# Endicia vs. PayPal Shipping



## DRM (Apr 28, 2008)

I just signed up for Endicia to use for my shipping. I accept payment through PayPal. I noticed that I am able to print shipping labels from PayPal as well and was beginning to wonder why I even needed Endicia when all of the information was already ready to print from PayPal. 

Is there a reason why I should stick with Endicia, it's a great program, but I have to pay monthly for it and I have to manually input all of the transaction info (buyer, address, email, transaction ID#, etc.) into Endicia....pain in the butt. Doesn't PayPal do everything that Endicia Does?

Is there a way to integrate the two apps and make things easier if you suggest I do stick with Endicia. A way to import PayPal shipping info into Endicia?

Thanks!


----------



## Rodney (Nov 3, 2004)

For me, it's a matter of effeciency and volume. 

Endicia is much faster for me for shipping lots of individual packages. 

If you aren't shipping that many, and you only use PayPal as your payment method, then it's possible you don't need endicia.

If you ever start accepting credit cards and your volume increases, you may find endicia a better value.

Some other things with endicia that are nice are: hiding the postage paid, customizing the shipping label, customizing the shipping email, etc.

A feature that you may not have seen is when you have the Endicia Dazzle software open, and you copy an address from another program, it _automatically_ pastes that address into the address window of Dazzle so you don't have to manually type anything


----------



## DRM (Apr 28, 2008)

Thanks Rodney!!!! =) I was wondering, if they have Dazzle for mac because I need the features you mentioned. If not, is there a way to quickly import shipping info from paypal to endicia? I'm finding that I have to copy and paste every line item...uggh. Thanks!


----------



## Rodney (Nov 3, 2004)

DRM said:


> Thanks Rodney!!!! =) I was wondering, if they have Dazzle for mac because I need the features you mentioned. If not, is there a way to quickly import shipping info from paypal to endicia? I'm finding that I have to copy and paste every line item...uggh. Thanks!

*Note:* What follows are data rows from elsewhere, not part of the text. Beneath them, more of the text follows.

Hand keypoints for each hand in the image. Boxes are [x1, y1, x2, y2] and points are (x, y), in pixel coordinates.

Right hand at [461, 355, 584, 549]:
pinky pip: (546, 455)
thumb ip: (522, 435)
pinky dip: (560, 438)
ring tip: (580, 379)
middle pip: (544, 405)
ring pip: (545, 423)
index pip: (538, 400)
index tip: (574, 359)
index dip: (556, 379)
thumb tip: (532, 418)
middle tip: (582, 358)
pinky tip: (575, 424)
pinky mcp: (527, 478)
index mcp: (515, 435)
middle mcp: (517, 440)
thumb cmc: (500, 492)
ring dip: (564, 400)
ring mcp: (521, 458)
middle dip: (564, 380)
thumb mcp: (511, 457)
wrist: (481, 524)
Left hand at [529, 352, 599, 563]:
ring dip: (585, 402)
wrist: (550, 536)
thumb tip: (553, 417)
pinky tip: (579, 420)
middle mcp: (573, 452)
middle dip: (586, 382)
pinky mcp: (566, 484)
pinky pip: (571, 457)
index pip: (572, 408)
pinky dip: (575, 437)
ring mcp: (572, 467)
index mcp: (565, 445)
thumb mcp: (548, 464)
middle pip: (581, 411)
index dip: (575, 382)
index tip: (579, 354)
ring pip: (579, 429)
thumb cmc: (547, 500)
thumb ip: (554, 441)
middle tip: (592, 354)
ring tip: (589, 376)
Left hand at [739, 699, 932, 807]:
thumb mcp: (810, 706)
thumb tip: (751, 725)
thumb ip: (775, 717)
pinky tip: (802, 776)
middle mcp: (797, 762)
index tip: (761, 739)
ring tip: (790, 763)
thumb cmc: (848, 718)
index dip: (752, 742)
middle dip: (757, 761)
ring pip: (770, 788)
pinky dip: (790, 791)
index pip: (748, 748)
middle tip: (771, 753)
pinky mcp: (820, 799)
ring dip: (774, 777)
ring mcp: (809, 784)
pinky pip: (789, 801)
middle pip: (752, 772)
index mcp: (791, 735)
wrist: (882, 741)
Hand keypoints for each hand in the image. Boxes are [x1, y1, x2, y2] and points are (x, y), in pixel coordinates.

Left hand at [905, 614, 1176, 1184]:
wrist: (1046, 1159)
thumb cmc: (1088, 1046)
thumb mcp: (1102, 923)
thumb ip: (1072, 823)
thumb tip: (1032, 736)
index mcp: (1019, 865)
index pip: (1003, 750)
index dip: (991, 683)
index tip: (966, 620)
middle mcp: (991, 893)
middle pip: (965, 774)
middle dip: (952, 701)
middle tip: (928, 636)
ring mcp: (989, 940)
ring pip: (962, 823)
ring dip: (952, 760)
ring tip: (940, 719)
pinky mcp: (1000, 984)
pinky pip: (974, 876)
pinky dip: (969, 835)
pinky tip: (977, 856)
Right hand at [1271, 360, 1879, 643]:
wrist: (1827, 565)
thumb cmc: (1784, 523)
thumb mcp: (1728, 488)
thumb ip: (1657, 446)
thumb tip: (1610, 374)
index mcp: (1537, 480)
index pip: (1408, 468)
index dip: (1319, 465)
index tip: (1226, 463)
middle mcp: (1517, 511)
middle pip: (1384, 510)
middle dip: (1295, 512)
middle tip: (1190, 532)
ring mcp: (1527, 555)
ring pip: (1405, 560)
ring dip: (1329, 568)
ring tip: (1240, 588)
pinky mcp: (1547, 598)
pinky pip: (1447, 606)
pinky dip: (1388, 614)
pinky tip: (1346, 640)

I'm not sure if they have Dazzle for Mac, but I'm sure they have the info on their website.


----------



## AmericanBandit (Jan 11, 2008)

use pay pal, name recognition and great service and 100% reliability in my endeavors


----------



## codegoose (Aug 15, 2010)

Here is a tool that allows you to export easily your Paypal Orders to DAZzle.

Read more about it here Paypal Batch Printing - Packing Slips, Shipping Labels, Invoices


----------



## chobay (Aug 4, 2009)

Unless i'm mistaken, PayPal shipping center does not allow you to print international shipping labels. I prefer stamps.com, the UI is a little more modernized than Endicia, and it also allows for batching with the various carts like oscommerce, zencart, ebay, & paypal. The batching automatically populates your customer's address and email for notification.


----------



## FatKat Printz (Dec 26, 2008)

We have been using Endicia for awhile and had to upgrade to the Professional its been a pain try to import my excel spreadsheets. I have to totally reformat them but there is more information than just name and address information. 

I might have to check into stamps.com.. I just like how Endicia labels look though the endicia logo is less noticeable then stamps.com.. just me being picky


----------



## chobay (Aug 4, 2009)

When I demo'd Endicia & stamps a year ago, I couldn't deal with the archaic interface of Endicia. Think Netscape, circa 1997.. The user interface just wasn't that intuitive to me, and the the international label creation was buggy as well.. May revisions have improved the UI from a year ago..


----------



## FatKat Printz (Dec 26, 2008)

Shipments aren't hard to create it all its just if you mess up on an international you can't e-refund right away you have to send them in.

You can e-refund on first class w/ delivery confirmation but it takes 2 weeks for a refund


----------